In running your own race, you’ll be up against competition, too, but it’s manageable competition. As you’ll discover in chapter three, you’ll target your pictures to specific markets and take pictures built around your particular mix of interests, your expertise and what you have access to.

THE ROHN ENGH AND MIKAEL KARLSSON PRINCIPLE FOR PRODUCING A MARKETABLE PHOTO EVERY TIME

You can discover the secret to producing good, marketable, editorial stock photos in the markets themselves—the books, magazines, periodicals, websites, CD-ROMs, brochures, ads and other entities and materials that the publishing industry produces every day.

Use this test: Tear pages of photographs (editorial photos, not photos in advertisements) from magazines, periodicals, booklets, and so on, and spread them out on your living room floor. Now place copies of your own black-and-white or color prints on the floor, or project your color slides.1 Do an honest self-critique. Do you see a disparity in content and appearance between the published photos and your own work? If so, how could you improve your pictures? If your pictures blend in, matching the quality of the published photos, you’ll be leaps ahead of the competition. The key is to be fully honest with yourself. Compare your photos with the published photos, fair and square.

* **What you will do**
#1 In the text on marketable stock photos, what kind of photographs should you tear from magazines and other publications for the test?
#2 Rewrite the portion of the stock photo text that begins with the words containing "THE ROHN ENGH" and ends with "produces every day.", swapping "brochures" for "catalogs".

* **Dataset excerpts**
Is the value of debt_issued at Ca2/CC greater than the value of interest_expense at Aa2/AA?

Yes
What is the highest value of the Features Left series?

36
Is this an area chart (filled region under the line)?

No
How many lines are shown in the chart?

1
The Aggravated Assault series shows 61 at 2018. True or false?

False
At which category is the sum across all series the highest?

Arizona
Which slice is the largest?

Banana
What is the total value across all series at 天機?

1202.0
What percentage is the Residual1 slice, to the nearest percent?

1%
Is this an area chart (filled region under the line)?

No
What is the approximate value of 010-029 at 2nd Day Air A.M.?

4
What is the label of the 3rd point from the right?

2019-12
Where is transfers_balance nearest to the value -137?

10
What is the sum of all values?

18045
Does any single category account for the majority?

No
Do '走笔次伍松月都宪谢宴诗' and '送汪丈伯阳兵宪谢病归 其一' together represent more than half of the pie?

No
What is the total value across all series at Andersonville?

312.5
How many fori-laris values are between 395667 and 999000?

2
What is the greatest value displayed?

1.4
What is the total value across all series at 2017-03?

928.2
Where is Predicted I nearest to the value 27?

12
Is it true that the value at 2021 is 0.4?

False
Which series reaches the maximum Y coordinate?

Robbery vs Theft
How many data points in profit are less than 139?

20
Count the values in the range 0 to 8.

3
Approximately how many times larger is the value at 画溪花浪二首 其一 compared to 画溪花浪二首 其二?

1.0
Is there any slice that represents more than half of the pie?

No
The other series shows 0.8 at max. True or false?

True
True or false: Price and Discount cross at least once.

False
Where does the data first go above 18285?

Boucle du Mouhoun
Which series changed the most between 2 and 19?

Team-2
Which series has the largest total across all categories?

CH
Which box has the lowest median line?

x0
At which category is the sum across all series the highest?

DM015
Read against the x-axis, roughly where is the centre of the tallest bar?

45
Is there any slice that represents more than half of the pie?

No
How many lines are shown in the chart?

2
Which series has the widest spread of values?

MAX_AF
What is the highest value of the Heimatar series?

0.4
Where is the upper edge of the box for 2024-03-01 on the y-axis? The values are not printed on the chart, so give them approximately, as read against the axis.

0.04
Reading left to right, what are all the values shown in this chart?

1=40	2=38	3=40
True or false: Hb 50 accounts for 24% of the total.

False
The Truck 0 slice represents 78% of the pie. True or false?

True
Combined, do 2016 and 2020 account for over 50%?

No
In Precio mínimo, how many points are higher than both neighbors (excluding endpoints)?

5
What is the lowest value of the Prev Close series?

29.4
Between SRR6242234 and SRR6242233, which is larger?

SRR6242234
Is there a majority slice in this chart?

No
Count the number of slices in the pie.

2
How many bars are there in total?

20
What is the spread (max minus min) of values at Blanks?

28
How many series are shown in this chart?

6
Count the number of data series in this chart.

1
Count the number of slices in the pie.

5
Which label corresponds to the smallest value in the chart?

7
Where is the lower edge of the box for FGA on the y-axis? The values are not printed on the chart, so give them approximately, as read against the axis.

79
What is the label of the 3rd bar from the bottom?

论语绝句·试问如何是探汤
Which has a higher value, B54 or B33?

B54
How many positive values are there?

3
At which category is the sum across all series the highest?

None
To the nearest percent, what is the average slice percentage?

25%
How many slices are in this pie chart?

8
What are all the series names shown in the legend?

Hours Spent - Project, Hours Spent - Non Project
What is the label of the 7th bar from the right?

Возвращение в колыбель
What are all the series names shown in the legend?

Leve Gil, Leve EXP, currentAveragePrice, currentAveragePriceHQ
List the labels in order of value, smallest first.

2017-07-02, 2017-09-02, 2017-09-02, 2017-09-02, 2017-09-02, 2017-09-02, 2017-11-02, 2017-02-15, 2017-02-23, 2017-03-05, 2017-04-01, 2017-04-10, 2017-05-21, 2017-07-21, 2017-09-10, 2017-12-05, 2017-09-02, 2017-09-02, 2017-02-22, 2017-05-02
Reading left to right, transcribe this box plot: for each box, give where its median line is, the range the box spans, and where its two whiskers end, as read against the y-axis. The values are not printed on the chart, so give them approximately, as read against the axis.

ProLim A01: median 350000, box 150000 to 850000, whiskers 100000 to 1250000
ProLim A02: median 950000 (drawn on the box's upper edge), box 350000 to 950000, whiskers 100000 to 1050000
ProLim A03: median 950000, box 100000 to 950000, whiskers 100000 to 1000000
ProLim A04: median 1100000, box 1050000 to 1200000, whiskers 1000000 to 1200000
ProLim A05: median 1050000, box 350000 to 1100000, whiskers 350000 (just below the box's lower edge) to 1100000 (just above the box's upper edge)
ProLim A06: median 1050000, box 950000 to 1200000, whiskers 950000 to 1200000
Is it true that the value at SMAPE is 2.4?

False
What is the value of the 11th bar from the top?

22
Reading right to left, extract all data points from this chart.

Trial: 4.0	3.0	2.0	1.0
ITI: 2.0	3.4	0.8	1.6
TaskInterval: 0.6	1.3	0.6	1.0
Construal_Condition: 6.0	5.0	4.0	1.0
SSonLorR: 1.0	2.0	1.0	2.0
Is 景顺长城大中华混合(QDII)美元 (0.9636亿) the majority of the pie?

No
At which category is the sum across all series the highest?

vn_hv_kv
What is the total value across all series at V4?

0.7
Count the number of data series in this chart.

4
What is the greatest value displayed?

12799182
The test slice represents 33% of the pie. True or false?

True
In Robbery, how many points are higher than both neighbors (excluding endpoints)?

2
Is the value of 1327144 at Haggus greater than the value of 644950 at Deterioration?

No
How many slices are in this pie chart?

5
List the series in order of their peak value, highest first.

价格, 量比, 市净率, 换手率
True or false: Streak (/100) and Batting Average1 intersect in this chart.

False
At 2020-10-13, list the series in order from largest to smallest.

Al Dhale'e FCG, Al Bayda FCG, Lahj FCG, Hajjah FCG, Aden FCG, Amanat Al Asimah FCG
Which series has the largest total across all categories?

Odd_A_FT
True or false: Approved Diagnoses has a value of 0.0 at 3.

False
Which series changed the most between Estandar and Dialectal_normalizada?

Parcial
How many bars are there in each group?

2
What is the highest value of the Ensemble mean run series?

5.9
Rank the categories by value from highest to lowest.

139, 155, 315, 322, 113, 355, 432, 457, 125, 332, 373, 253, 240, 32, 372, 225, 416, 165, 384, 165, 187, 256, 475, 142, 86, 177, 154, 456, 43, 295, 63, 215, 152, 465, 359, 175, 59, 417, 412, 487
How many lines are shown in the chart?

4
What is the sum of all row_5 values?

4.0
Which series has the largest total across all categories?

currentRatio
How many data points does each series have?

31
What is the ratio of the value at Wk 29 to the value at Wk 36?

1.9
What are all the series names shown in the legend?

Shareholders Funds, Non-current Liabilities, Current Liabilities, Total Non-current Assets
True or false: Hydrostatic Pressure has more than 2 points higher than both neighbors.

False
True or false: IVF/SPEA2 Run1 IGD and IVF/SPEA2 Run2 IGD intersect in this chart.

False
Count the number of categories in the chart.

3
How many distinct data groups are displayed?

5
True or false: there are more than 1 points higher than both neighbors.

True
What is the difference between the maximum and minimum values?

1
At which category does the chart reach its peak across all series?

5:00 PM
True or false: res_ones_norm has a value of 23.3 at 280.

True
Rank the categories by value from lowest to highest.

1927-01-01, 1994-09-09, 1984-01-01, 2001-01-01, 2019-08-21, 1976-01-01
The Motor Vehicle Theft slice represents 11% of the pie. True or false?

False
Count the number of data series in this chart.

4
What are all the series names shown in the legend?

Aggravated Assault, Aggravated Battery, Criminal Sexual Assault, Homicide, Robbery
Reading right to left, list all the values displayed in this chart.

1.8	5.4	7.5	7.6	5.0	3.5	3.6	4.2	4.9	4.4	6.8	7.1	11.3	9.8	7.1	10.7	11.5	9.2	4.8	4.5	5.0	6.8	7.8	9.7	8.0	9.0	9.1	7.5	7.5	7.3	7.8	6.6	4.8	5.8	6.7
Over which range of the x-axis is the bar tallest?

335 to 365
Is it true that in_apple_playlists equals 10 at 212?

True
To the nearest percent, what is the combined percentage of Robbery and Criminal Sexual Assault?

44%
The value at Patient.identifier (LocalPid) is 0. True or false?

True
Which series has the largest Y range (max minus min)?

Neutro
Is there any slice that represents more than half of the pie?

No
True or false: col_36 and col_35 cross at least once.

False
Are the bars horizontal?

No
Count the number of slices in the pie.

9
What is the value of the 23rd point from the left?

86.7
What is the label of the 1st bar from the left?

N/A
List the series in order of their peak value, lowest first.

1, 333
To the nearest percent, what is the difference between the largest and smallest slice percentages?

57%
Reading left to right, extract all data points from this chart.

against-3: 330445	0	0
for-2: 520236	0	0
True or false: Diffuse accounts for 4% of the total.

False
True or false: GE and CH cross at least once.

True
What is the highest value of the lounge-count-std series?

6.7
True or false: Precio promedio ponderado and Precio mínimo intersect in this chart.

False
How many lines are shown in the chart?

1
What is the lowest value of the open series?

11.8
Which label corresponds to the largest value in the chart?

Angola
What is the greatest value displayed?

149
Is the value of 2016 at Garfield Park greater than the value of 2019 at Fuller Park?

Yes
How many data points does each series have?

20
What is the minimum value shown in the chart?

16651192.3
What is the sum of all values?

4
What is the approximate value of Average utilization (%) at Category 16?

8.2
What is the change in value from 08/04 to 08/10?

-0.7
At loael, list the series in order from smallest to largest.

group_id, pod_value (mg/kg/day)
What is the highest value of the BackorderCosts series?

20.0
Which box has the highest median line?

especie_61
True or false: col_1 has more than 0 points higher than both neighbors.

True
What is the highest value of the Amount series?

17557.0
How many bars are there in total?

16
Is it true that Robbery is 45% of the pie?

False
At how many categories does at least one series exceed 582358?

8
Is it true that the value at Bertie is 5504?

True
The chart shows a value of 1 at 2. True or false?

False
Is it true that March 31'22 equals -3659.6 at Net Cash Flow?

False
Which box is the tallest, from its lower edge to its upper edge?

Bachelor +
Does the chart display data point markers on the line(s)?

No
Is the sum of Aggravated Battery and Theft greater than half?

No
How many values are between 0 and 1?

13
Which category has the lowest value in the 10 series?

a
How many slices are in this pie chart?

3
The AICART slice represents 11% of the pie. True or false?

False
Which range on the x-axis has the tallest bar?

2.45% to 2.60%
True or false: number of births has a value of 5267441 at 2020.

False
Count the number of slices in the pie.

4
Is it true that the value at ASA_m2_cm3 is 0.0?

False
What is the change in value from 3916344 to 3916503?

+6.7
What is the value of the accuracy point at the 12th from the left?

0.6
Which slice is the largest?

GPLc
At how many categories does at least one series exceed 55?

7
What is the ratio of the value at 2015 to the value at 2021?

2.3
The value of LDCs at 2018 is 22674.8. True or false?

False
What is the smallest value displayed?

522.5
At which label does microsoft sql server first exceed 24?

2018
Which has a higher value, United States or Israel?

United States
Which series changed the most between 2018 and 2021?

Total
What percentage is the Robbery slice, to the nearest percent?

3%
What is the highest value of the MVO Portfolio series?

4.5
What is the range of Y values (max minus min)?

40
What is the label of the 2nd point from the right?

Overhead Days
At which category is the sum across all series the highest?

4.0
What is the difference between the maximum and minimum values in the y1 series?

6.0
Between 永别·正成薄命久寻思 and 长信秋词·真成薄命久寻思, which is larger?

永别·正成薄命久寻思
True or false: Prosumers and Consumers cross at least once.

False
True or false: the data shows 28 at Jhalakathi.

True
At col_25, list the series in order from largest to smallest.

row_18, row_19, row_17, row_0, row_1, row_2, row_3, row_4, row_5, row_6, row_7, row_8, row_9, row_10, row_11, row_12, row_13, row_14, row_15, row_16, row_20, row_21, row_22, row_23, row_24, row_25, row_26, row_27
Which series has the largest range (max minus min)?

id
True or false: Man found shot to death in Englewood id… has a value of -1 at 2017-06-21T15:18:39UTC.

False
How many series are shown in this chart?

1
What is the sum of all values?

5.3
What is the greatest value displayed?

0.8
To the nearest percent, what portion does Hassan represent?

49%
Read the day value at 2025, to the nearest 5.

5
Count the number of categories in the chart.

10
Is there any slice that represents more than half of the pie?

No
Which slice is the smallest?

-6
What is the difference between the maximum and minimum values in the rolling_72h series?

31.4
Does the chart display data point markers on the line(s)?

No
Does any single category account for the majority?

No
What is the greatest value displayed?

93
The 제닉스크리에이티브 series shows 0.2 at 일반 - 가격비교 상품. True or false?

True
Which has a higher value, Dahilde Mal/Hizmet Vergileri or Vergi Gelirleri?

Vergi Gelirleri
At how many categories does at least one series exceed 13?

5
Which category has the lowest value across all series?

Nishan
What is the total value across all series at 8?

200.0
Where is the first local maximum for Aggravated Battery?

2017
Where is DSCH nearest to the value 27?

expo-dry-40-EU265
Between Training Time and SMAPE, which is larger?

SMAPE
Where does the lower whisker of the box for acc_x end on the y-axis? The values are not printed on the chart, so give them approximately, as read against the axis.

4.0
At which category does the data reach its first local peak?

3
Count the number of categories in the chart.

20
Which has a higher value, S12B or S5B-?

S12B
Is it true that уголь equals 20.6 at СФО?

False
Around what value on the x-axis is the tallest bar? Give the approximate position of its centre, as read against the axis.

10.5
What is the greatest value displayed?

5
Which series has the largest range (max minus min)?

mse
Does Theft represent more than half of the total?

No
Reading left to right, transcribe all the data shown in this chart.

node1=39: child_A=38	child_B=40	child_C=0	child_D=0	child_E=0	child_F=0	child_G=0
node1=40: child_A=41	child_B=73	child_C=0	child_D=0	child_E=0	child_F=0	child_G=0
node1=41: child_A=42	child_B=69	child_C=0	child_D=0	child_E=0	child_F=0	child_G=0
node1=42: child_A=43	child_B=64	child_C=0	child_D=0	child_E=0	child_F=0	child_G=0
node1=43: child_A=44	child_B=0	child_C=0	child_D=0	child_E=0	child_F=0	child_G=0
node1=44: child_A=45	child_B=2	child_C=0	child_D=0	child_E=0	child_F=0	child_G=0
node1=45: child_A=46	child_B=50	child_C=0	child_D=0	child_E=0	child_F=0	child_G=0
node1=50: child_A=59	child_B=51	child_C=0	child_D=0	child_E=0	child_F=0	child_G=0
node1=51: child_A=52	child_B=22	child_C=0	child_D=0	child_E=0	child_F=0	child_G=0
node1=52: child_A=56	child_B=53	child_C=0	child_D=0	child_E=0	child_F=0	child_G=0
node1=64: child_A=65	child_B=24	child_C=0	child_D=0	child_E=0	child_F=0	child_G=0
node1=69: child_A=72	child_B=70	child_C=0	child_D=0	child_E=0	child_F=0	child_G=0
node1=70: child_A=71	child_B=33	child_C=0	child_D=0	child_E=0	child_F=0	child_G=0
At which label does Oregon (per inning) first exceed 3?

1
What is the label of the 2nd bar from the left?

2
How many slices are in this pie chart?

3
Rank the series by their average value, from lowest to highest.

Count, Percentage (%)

* **Numbered responses**
#1 Editorial photos, not photos in advertisements.

#2
THE ROHN ENGH AND MIKAEL KARLSSON PRINCIPLE FOR PRODUCING A MARKETABLE PHOTO EVERY TIME

You can discover the secret to producing good, marketable, editorial stock photos in the markets themselves—the books, magazines, periodicals, websites, CD-ROMs, catalogs, ads and other entities and materials that the publishing industry produces every day.